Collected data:
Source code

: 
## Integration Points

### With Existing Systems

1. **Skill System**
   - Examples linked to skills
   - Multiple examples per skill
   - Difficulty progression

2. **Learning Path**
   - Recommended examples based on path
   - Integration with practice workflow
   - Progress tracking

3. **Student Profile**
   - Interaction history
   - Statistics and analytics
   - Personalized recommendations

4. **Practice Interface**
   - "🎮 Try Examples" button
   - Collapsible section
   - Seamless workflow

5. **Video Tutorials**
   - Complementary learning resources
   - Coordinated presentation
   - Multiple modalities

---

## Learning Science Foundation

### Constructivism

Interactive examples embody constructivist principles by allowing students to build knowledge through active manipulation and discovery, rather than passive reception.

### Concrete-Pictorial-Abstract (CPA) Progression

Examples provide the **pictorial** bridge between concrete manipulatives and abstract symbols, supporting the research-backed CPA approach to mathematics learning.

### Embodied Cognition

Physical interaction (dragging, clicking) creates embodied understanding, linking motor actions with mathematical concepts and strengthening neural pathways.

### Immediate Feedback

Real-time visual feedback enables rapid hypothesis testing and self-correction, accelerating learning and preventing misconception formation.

■ REQUIRED WORK
Please return each line of the data above in which the word "Multiple" occurs.

■ RESPONSE TO THIS EXERCISE
   - Multiple examples per skill
   - Multiple modalities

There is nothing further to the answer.